In November, 1975, I visited New York City to attend the opening of Nine Rings Gallery, which featured a series of yantras, each of which was accompanied by specific taped indications for viewing, relating consciousness to the appropriate parts of the body, and with corresponding mantras. These yantras are used by the Arica Institute in meditation and relaxation exercises. During the summer of 1976 I enrolled in a 40-day training sponsored by Arica, at Seabury Hall on the Island of Maui. There I Participated in various exercises, using especially the yantras called "Universal Logos,""Birth of Light," and "Hypergnostic." Together with the yantra called "Harmonic Consciousness," valuable new course material and teaching methods were gained from this training. The "Nine Hyper-gnostic Systems" provide inspiration for a new syllabus, some notes for which are appended.

Study of the Prajnaparamitahriday Sutra (The Heart Sutra) of Tibetan Vajrayana Buddhism, and practice of Kargyudpa meditation provided a principal source of enrichment per­sonally and academically.

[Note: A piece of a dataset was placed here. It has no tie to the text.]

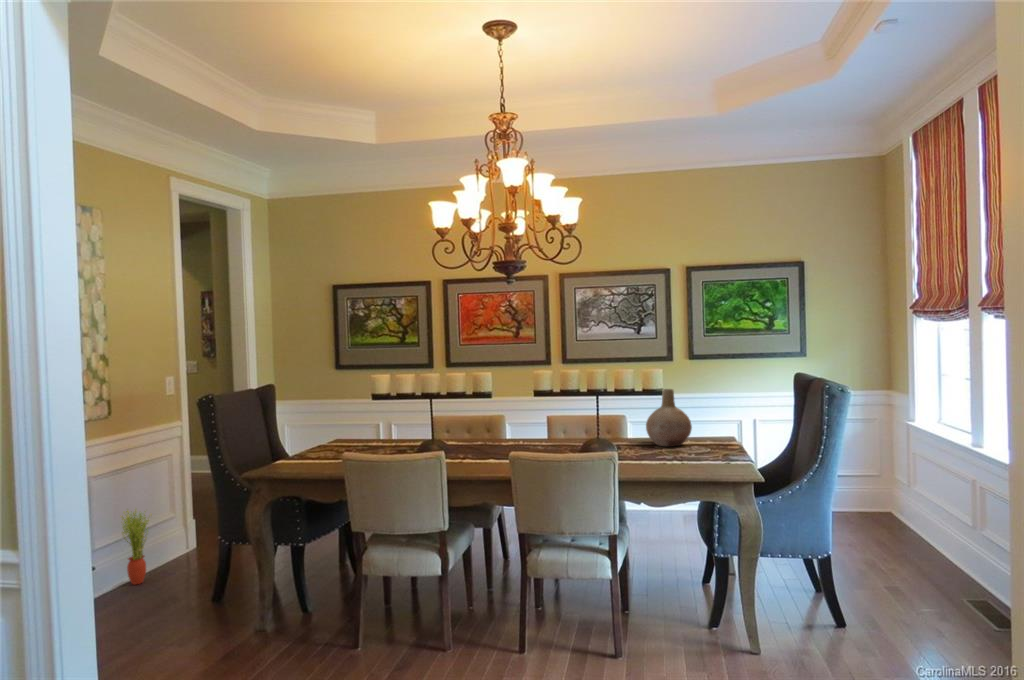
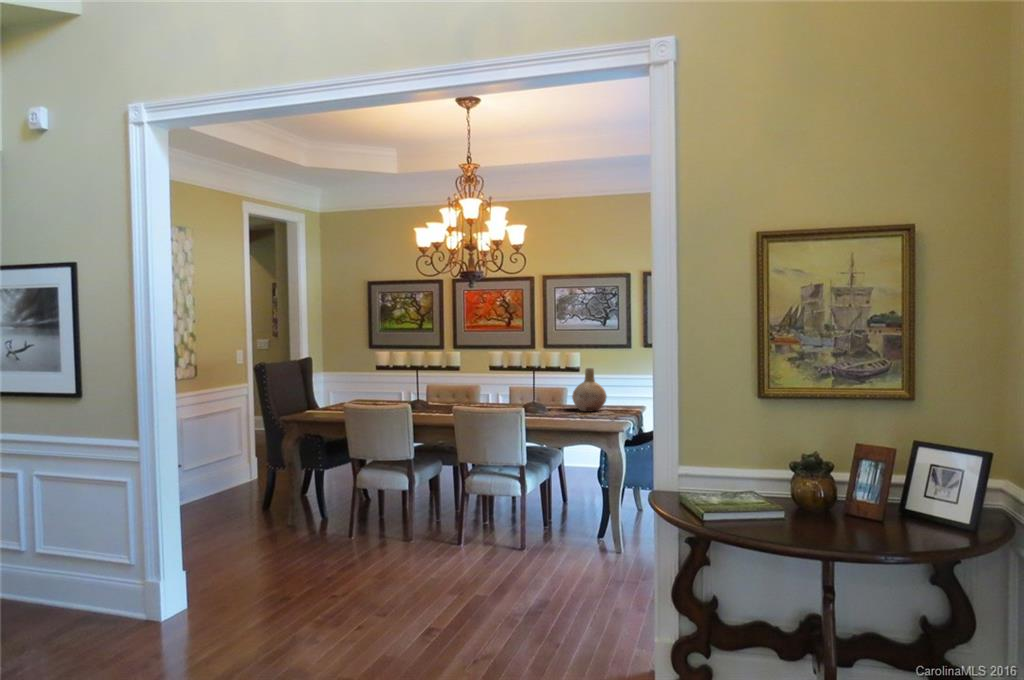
potted plant: present [122,509,152,585] -> none [202,442,224,497]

On two occasions during the sab­batical I was privileged to study with the Venerable Lama Chime, Rinpoche, who is, among other things, director of translating manuscripts in Tibetan for the British Museum. From Chime, Rinpoche I received instruction in Heart Sutra meditation, Chenreze visualization practice, and mantram. In addition, I had the opportunity to practice with the distinguished Lamas Dilgo Khentse; Tsenjur, Rinpoche; Kunga, Rimpoche; Tinley, Rinpoche; Trungpa, Rinpoche, and above all, the Sixteenth Gyalwa Karmapa, His Holiness Ranjung Dorje.

I participated in a seminar, "Physics and Consciousness," At Esalen Institute in February, 1976. Throughout the academic sabbatical I met with fellow scholars and colleagues committed to the study of perception and the evolution of consciousness. These experiences indicated a heartening possibility to develop a new approach to the fine arts in the curricula of the university and at earlier levels of education, in order to reintegrate specific aspects of the esoteric tradition within the Western exoteric, scientific methodology.

Implications of this period of contemplation and exercise are currently being developed in my teaching activities, and in the preparation of new course material. Several programs of publication derive from the year's work, including the Spencer Brown transcript and the Fourier optical transform analyses. An outline for a text on the history of architecture in relation to the "Nine Hypergnostic Systems" is in preparation. This work seeks to explore the nature and extent of relationship between the visualization practices of Arica and of Vajrayana Buddhism, clinical evidence from process neuro-architecture and the psychology of perception, traditional examples of graphic art, theories and practices of contemporary artists and the traditions from which they have learned, in terms of the mathematical model expressed by G. Spencer Brown in Laws of Form.